In how many lines of the records below does the word "东莞万科金域缇香花园" appear? Answer with the number alone.
·····
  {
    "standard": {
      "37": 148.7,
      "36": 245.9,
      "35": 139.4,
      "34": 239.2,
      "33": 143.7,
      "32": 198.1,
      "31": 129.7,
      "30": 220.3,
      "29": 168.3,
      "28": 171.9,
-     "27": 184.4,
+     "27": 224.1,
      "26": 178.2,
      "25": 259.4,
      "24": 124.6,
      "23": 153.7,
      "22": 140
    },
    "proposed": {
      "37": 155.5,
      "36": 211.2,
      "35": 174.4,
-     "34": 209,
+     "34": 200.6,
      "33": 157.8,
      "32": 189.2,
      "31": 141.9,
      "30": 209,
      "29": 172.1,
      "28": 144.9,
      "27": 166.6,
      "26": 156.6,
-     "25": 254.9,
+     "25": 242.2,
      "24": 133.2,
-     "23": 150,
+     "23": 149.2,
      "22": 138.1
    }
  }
·····
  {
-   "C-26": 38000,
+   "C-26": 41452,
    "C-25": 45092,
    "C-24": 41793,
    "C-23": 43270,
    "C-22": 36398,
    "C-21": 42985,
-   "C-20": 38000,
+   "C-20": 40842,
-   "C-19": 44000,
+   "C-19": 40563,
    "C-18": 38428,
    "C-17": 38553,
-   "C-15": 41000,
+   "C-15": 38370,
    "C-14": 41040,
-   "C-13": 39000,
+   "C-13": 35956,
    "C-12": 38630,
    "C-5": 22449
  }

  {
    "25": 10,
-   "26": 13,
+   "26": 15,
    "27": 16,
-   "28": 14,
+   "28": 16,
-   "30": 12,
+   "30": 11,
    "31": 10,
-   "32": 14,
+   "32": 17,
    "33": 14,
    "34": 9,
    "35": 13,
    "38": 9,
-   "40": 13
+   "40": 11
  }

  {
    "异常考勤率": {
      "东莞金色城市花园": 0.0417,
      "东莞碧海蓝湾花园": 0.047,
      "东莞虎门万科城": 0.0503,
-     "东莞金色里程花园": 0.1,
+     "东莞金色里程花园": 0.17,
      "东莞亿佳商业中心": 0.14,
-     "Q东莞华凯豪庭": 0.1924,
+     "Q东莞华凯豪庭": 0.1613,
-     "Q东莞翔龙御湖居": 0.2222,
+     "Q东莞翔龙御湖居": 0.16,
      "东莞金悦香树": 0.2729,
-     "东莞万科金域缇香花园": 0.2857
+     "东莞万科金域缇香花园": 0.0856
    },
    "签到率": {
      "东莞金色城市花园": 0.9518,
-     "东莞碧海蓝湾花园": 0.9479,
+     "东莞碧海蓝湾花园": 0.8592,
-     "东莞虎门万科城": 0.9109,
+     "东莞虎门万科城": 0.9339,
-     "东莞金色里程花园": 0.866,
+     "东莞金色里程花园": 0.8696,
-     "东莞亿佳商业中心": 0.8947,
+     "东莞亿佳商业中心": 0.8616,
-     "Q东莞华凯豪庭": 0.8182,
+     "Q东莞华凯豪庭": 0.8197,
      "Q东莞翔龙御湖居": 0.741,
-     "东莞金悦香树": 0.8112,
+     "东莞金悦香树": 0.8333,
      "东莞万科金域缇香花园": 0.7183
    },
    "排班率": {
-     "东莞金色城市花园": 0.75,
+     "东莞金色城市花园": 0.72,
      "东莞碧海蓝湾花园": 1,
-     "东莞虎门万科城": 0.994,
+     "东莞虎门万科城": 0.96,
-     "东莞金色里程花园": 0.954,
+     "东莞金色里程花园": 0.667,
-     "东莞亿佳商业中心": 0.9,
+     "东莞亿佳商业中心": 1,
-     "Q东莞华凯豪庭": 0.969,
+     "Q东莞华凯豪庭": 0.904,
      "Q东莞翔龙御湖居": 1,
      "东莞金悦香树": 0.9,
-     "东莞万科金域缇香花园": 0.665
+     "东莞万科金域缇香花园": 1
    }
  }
·····
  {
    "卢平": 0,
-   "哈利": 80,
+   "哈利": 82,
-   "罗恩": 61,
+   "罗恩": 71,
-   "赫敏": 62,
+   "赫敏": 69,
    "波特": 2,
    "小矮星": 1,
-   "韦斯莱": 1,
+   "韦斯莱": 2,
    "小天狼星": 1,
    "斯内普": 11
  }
·····
**Solved exercise**. 5